Objet de la tâche: Selon le texte sur la mobilisation lycéenne, combien de lycées ont été totalement bloqués le jeudi ?

Une nouvelle étape de la mobilisation
Une fois de plus, en écho à la mobilisation de l’année dernière, les lycéen-ne-s se mettent en pointe de la contestation sociale en refusant de laisser impuni le crime d’Etat que constitue l’assassinat de Rémi Fraisse. Ils étaient plus de 3000 jeudi dans les rues parisiennes, et à nouveau quelques centaines vendredi.
«Lycéens en colère, Contre les violences policières!» «On peut désormais parler d’«affaire Rémi Fraisse»: c’est un ainsi que débutait l’article des Echos sur la journée de jeudi. «Désormais», l’affaire Rémi Fraisse ne peut rester plus longtemps le synonyme d’une entreprise de communication réussie pour le gouvernement et la caste politico-médiatique. Après de longues journées de vacances où il avait semblé possible de faire oublier ce crime d’Etat, voire de criminaliser les rassemblements qui s’étaient tenus dans toute la France, la mobilisation lycéenne de ces deux derniers jours a remis à l’ordre du jour la seule réponse possible face à la mort de Rémi Fraisse: une réponse militante, une réponse de rue, bien loin des cierges et des minutes de silence apolitiques.
Dès le début de semaine, les réseaux sociaux s’agitaient de la colère lycéenne. De commentaires facebook en boucles de textos, l’idée qu’on ne pouvait pas ne pas réagir à la mort d’un jeune, d’un camarade, s’est propagée de lycée en lycée. Organisation du blocage, écriture de slogans, confection de pancartes et de banderoles: jeudi, c’est au total 15 lycées qui ont été totalement bloqués, et 14 autres à demi-bloqués avec un filtrage à l’entrée, selon les sources policières.

Extraits de données:
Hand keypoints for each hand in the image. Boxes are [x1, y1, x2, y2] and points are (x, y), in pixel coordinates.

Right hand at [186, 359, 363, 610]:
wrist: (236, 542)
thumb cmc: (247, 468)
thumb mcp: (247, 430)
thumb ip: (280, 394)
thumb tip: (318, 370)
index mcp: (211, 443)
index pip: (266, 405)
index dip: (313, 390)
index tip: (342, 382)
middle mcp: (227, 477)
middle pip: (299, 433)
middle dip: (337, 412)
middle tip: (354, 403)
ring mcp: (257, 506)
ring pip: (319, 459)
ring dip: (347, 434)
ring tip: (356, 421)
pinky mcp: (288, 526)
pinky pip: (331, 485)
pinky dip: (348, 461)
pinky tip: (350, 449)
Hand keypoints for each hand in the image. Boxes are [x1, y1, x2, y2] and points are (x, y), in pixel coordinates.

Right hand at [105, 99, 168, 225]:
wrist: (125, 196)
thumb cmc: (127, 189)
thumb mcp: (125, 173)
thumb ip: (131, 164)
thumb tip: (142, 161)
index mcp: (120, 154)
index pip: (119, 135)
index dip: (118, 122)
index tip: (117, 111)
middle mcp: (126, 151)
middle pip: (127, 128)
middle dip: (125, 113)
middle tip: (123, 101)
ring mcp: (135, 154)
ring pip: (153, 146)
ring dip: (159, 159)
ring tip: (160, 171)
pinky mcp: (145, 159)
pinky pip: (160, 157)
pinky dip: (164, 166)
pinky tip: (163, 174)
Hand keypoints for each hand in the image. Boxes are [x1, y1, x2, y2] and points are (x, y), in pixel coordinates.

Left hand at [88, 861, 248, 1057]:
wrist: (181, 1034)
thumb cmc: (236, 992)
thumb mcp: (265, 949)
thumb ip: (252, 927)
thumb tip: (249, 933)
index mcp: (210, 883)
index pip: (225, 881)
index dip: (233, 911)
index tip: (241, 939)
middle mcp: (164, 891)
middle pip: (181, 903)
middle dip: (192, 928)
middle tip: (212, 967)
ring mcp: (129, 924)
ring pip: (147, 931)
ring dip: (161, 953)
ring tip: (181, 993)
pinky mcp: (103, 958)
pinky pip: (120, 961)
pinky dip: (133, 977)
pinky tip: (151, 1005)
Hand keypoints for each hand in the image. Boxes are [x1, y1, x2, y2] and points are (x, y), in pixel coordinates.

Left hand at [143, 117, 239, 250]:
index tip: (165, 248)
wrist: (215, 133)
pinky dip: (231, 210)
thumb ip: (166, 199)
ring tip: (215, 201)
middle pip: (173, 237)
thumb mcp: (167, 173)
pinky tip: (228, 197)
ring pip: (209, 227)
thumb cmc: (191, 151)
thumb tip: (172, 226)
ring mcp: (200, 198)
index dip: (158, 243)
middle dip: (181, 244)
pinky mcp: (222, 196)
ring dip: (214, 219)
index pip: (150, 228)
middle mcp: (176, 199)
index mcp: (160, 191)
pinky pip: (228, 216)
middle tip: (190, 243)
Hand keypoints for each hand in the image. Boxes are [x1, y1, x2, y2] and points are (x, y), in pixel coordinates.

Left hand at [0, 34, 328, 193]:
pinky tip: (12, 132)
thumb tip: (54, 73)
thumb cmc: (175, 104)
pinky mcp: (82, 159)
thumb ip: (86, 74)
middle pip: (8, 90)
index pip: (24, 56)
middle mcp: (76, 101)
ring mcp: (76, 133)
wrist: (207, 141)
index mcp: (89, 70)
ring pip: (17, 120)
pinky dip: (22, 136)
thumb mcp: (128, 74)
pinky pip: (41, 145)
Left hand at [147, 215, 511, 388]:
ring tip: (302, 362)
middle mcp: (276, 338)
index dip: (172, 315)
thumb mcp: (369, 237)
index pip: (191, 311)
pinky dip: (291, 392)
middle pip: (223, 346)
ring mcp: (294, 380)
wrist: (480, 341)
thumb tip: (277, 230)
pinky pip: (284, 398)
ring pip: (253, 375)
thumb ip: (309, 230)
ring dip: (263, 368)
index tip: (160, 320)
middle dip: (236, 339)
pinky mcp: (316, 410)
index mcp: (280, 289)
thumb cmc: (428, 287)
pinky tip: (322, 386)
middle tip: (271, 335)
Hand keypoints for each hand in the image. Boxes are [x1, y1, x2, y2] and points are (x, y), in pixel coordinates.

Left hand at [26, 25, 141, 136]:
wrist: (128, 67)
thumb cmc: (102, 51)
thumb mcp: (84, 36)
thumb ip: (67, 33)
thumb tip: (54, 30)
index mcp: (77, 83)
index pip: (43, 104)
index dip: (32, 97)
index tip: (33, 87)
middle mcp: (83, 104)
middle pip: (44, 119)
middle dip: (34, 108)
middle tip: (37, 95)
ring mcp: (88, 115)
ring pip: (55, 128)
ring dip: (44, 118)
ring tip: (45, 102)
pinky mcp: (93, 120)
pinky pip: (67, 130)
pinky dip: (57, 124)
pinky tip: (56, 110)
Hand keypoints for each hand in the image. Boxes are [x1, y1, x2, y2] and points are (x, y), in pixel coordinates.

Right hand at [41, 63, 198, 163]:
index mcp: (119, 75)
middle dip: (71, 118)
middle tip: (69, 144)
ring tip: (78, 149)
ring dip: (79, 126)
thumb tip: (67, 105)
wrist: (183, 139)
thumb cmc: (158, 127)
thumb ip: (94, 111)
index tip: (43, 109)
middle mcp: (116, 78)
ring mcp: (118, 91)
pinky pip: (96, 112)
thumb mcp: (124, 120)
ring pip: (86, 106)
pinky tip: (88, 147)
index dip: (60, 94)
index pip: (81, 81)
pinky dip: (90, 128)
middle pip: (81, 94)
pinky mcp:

Réponse ci-dessous: Quinze lycées ont été totalement bloqués, selon les sources policières.